■ Input data ■
____________________

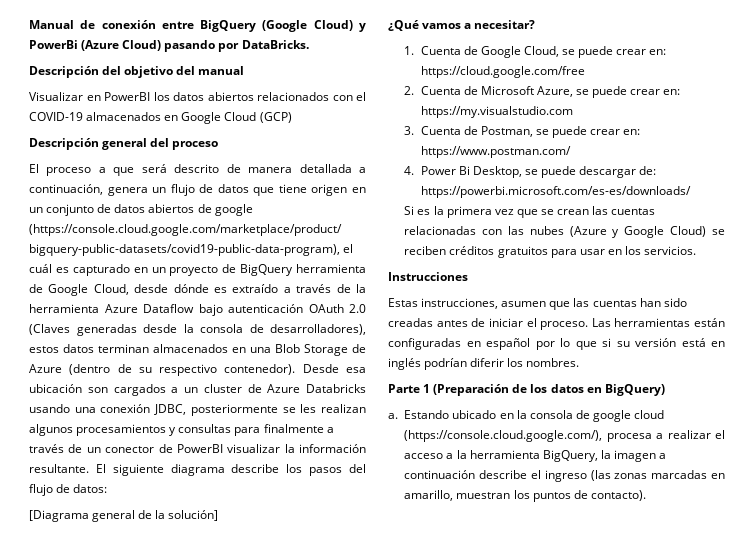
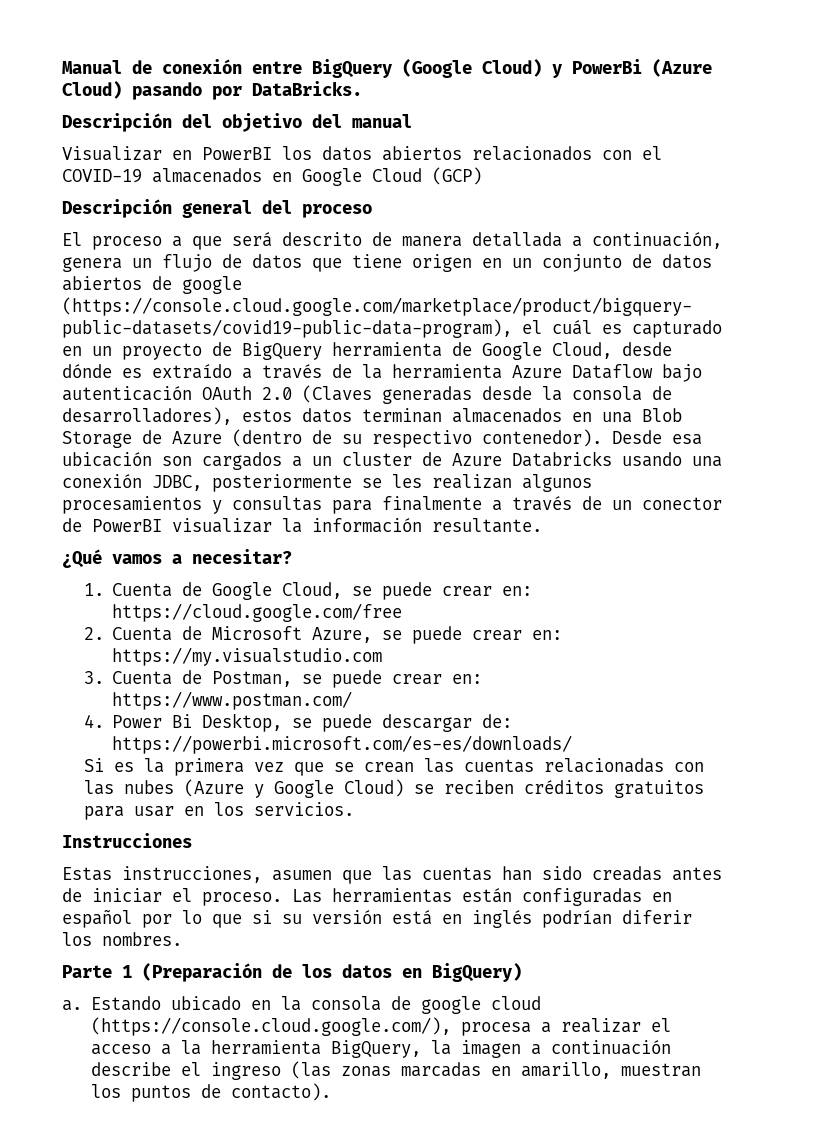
[95,464,366,476] [29,484,108,496] [29,510,219,522] El siguiente diagrama describe los pasos del flujo de datos: // [Diagrama general de la solución] -> (542, 525) none

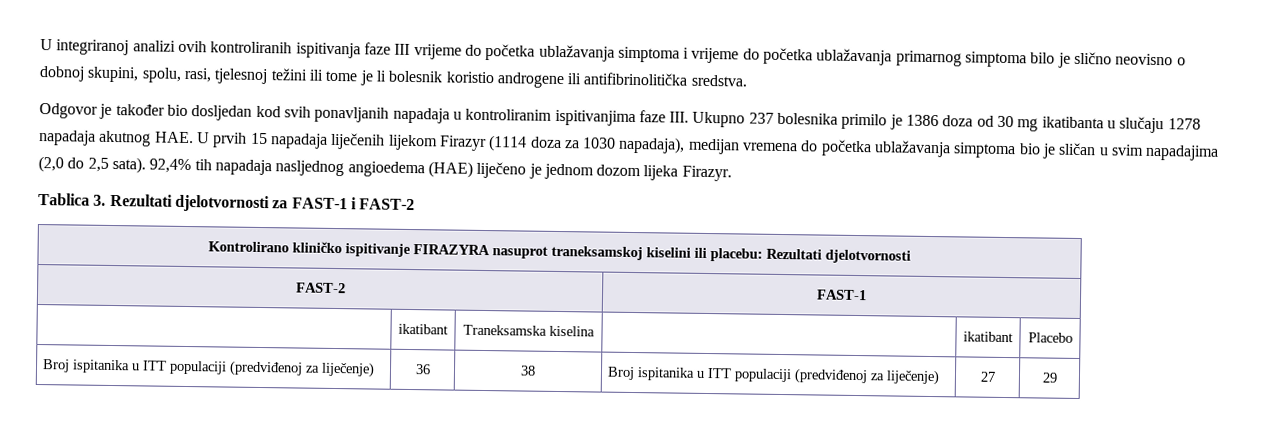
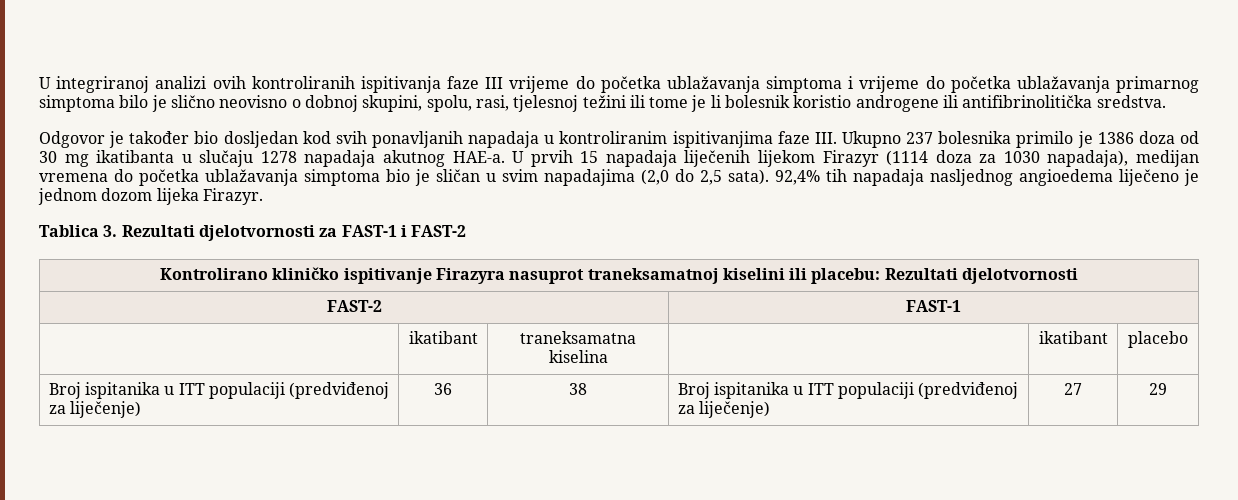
[154,131,194,144] HAE. -> [452,151,505,163] HAE-a.
[427,161,473,178] (HAE) -> (1113, 177) none
[413,244,643,261] FIRAZYRA nasuprot traneksamskoj -> [435,268,719,284] Firazyra nasuprot traneksamatnoj
[463,324,547,336] Traneksamska -> [520,331,636,344] traneksamatna
[1027,332,1073,343] Placebo -> [1128,331,1188,348] placebo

____________________

■ Aim of the exercise ■
Pictures must not appear in the copy, which must otherwise match the listing exactly.

■ Answer for this exercise ■
[95,464,366,476] [29,484,108,496] [29,510,219,522] El siguiente diagrama describe los pasos del flujo de datos: // [Diagrama general de la solución] -> (542, 525) none

[154,131,194,144] HAE. -> [452,151,505,163] HAE-a.
[427,161,473,178] (HAE) -> (1113, 177) none
[413,244,643,261] FIRAZYRA nasuprot traneksamskoj -> [435,268,719,284] Firazyra nasuprot traneksamatnoj
[463,324,547,336] Traneksamska -> [520,331,636,344] traneksamatna
[1027,332,1073,343] Placebo -> [1128,331,1188,348] placebo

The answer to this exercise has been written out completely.